Directions: Scan the records for the word "lines". Report each line where it occurs.

Excerpts from a dataset:
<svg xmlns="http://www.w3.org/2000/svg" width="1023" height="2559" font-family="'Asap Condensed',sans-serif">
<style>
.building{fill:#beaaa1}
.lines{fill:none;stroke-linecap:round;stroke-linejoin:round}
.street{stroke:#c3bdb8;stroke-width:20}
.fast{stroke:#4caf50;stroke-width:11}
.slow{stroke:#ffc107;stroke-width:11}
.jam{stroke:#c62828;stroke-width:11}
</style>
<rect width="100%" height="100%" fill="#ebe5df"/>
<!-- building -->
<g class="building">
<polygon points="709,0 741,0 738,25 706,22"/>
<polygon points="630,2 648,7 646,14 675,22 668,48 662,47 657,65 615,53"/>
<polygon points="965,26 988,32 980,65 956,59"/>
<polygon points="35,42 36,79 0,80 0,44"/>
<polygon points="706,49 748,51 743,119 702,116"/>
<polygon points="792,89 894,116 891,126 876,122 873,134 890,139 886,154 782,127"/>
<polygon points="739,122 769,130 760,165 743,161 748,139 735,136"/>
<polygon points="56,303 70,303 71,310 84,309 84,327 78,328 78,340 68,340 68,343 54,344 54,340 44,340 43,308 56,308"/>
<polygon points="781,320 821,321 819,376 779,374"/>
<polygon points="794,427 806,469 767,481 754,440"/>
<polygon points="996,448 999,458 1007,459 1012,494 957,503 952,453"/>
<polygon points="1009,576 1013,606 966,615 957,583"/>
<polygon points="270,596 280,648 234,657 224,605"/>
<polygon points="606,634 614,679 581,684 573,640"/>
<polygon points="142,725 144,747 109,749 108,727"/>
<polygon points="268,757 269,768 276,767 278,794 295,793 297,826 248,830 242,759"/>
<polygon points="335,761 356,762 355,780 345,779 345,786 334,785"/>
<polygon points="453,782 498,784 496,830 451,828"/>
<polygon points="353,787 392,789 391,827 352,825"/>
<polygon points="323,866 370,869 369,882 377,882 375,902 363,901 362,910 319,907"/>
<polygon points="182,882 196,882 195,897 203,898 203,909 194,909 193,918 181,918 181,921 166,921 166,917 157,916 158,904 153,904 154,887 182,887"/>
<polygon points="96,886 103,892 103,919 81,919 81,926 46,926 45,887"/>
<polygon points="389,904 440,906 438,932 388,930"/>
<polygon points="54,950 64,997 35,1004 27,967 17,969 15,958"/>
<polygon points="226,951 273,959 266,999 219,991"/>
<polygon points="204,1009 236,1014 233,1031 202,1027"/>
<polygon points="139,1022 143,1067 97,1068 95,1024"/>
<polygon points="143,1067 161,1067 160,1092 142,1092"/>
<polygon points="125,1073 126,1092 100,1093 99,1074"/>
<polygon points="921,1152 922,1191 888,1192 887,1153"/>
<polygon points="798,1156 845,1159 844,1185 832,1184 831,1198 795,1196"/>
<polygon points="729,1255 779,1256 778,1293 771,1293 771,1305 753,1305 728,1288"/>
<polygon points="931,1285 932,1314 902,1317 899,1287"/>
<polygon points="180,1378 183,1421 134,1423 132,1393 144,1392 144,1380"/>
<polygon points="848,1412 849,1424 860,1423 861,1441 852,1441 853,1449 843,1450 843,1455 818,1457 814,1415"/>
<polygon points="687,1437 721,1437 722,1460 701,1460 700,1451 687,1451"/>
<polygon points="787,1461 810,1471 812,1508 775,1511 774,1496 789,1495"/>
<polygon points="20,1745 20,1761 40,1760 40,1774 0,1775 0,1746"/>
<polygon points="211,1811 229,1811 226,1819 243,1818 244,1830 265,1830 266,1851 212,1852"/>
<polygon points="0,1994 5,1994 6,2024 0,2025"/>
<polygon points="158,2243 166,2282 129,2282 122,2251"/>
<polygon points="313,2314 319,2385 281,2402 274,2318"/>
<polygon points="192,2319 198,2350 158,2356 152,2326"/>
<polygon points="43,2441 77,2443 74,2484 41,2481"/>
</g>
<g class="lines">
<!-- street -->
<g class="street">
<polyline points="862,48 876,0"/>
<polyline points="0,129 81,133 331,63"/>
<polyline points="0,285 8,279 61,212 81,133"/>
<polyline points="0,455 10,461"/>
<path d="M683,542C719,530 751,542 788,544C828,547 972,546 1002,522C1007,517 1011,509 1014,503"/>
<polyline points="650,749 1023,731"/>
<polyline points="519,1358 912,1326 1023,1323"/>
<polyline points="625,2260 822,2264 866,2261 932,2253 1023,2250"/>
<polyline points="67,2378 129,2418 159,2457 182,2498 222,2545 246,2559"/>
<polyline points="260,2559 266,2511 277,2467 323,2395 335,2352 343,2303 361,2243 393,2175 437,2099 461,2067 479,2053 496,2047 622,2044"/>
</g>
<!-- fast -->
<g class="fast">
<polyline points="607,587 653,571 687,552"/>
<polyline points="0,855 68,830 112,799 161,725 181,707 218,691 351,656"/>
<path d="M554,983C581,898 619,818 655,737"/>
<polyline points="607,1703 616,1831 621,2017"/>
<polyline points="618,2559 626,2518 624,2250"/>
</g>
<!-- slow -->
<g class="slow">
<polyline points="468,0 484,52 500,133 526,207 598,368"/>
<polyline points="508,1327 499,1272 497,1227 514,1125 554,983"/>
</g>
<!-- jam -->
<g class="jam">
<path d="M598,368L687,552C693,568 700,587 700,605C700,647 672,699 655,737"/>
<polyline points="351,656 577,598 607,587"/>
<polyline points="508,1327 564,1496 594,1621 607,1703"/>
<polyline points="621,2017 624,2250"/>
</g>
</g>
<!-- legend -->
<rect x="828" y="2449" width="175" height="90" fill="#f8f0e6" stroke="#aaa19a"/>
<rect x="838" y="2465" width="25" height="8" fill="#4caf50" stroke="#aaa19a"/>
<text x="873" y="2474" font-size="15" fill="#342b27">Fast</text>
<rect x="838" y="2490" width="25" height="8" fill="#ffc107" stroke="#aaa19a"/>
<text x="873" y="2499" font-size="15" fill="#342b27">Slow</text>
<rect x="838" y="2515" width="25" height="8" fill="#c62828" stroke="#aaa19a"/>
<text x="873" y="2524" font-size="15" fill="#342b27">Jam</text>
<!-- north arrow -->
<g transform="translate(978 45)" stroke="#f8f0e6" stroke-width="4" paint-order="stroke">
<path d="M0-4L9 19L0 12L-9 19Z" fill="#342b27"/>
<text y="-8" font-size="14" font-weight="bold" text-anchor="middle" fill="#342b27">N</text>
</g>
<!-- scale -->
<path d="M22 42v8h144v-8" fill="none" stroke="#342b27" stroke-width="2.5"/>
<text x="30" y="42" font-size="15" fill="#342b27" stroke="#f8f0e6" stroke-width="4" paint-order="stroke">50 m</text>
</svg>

Reply:
.lines{fill:none;stroke-linecap:round;stroke-linejoin:round}
<g class="lines">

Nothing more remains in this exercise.